Незадолго до моего приезда в Дмитров он получил солидный гонорар, и вот при каких обстоятельствах: директор Литературного музея, известный революционер, сподвижник Ленина Владимир Дмитриевич Бонч-Бруевич приобрел у кого-то из бывших людей толстый альбом с фотографиями шестидесятых годов. А кто такие были расположенные по страницам господа и дамы - оставалось неизвестным.
Альбом в темно-синей бархатной корке был доставлен в Дмитров, и дед с увлечением принялся за работу. Он не только назвал каждого и каждую по имени, отчеству и фамилии, но и рассказал о них различные, иногда очень длинные, иногда со скабрезными подробностями истории. Только о троих он вынужден был признаться, что их не знает. Он объяснял, что они были иностранцами.
Сейчас в книгах, посвященных Пушкину, постоянно приводится фотография его жены Наталии Николаевны в старости. Сидит почтенная дама в кресле. Фотография эта была из того альбома, и разгадал ее мой дед; позднее одна старушка подтвердила его опознание.
Чтобы закончить рассказ о деде, остановлюсь на последних днях его жизни. В средине февраля 1932 года он заболел крупозным воспалением легких, болезнь протекала тяжело, врачи предупредили о вероятности конца. Я тогда как раз уезжал из Москвы надолго. Пришел к деду, лежавшему в постели, проститься. Он поцеловал меня и благословил со словами:
- Друг мой, наверное, мы больше никогда не увидимся.
Он скончался в мое отсутствие 29 февраля. В его дневнике нашли вложенную ленточку бумаги с надписью: "Сережа уезжает в Сибирь, увижу ли я его когда-нибудь?". Перенести эту запись в дневник ему не хватило сил.
Похоронили его на кладбище примыкавшего к городу села Подлипечья. Мой брат Владимир начертал на простом деревянном, выкрашенном белилами кресте надпись со словом "князь". Он жалел, что не записал и десятой доли его рассказов.

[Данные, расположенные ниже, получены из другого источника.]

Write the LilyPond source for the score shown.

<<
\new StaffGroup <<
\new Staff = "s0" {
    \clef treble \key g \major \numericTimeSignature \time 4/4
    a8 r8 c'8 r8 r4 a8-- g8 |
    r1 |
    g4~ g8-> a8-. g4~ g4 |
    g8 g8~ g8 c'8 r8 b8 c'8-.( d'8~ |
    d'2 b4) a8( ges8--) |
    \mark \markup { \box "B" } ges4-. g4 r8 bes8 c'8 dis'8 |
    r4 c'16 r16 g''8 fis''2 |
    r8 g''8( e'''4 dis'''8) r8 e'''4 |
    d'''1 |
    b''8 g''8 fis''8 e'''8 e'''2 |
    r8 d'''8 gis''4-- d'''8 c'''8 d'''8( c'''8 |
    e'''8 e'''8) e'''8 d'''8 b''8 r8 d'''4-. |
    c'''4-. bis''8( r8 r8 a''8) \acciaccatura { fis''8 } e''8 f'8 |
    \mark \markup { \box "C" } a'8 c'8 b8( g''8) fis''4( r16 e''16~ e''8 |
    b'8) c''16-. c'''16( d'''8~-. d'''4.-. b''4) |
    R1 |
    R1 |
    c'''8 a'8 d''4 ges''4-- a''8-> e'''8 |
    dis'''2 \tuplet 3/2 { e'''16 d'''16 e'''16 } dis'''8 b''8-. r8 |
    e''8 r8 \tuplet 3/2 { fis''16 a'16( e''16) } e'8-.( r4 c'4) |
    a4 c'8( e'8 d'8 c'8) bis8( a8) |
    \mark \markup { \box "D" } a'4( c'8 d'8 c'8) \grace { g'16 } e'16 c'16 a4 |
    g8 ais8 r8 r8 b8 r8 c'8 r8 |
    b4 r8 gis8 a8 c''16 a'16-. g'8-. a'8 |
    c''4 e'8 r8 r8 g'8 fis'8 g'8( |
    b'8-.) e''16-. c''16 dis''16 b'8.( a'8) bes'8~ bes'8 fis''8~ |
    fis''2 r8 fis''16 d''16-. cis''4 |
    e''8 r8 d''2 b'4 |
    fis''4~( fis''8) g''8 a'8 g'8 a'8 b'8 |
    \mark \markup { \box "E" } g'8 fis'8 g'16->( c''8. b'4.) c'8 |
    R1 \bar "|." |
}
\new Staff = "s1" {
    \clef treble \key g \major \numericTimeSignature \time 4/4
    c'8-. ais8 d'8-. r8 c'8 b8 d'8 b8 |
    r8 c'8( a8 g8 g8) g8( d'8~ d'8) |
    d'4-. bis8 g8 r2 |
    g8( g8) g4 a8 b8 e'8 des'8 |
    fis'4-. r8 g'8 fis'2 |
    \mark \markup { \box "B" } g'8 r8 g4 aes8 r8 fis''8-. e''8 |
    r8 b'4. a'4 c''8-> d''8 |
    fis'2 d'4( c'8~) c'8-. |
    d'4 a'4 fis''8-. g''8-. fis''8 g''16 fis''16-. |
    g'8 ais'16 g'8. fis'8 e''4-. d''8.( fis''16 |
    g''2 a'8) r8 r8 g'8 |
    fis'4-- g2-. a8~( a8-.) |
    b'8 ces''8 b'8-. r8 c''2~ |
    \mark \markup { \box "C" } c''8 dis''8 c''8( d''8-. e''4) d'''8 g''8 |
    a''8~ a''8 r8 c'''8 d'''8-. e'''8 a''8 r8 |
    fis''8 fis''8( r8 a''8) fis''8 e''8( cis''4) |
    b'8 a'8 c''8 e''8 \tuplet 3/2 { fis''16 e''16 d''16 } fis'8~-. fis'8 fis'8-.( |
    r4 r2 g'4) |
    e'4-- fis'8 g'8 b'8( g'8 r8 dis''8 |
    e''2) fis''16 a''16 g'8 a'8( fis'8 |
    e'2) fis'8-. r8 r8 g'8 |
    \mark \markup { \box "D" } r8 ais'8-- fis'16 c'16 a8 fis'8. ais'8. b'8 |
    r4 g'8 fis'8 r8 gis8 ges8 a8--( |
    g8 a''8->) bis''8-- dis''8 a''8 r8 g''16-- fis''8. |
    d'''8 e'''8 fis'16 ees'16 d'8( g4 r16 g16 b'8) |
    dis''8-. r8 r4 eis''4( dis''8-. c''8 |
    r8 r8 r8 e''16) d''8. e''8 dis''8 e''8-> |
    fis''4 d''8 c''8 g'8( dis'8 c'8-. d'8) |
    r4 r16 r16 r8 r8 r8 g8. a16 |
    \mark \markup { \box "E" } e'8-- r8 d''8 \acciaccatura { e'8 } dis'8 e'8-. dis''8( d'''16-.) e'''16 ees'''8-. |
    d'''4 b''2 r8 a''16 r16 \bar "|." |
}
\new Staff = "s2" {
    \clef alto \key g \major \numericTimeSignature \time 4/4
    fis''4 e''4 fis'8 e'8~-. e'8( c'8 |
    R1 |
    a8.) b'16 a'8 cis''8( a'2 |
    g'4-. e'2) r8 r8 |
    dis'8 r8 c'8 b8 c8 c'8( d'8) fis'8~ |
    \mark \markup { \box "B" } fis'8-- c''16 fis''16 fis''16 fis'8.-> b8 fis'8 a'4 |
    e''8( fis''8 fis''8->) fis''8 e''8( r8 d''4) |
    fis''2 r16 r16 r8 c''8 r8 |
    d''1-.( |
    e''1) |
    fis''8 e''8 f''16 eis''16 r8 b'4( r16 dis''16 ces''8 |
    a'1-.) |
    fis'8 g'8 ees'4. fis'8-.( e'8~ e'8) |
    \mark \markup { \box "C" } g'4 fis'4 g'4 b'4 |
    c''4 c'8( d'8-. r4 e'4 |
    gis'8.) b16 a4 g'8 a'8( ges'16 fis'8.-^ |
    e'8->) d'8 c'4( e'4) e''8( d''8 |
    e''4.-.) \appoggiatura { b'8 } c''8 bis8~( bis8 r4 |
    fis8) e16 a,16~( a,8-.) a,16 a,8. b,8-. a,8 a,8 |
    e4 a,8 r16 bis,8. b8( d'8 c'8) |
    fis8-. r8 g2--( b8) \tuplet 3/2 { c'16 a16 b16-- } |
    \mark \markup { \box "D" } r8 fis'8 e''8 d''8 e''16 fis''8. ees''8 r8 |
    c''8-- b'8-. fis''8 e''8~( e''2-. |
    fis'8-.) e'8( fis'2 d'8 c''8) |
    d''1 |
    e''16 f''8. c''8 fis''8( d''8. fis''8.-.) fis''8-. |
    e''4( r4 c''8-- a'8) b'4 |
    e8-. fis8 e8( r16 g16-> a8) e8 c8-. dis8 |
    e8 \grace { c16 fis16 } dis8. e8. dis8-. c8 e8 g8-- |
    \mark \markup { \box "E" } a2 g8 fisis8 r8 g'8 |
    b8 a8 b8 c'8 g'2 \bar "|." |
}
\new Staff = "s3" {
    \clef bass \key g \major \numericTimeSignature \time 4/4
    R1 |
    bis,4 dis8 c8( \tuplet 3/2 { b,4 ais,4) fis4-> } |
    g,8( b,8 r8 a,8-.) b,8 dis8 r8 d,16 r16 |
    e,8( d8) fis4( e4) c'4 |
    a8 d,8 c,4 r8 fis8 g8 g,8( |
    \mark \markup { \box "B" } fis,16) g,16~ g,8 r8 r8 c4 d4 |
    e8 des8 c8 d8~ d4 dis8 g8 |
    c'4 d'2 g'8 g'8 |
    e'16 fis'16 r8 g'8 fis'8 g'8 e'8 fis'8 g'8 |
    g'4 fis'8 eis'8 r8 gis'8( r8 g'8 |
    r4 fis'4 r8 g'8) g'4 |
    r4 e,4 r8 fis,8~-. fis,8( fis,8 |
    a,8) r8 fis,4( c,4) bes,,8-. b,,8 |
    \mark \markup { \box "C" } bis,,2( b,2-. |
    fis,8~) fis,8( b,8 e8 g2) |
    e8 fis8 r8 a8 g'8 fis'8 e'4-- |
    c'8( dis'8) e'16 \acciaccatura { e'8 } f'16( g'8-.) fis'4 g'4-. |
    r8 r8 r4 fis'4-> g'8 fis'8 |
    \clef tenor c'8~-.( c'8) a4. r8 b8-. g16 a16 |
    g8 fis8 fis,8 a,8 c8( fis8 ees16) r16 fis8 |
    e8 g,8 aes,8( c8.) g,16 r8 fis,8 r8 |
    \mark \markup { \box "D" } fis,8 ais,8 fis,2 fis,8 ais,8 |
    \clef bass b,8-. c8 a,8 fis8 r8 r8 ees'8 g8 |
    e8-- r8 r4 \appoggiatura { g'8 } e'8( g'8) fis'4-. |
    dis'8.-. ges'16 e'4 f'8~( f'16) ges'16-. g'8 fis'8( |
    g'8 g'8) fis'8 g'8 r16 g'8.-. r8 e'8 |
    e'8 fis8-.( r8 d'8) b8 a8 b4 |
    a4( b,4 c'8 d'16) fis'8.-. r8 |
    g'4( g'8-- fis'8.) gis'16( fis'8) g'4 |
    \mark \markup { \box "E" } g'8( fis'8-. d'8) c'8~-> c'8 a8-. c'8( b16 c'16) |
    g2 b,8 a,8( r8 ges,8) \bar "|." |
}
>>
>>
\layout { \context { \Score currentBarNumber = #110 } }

Через два года кладбище без предупреждения родственников было полностью срыто под строительство, и могила деда исчезла. Вечная ему память...
4.
Лишь один год я не был в Дмитрове. А за столь краткий срок в нем произошли огромные перемены, более того, я не очень отступлю от истины, если скажу что и в 1933-м, и в следующем 1934 году в том городе произошла подлинная революция.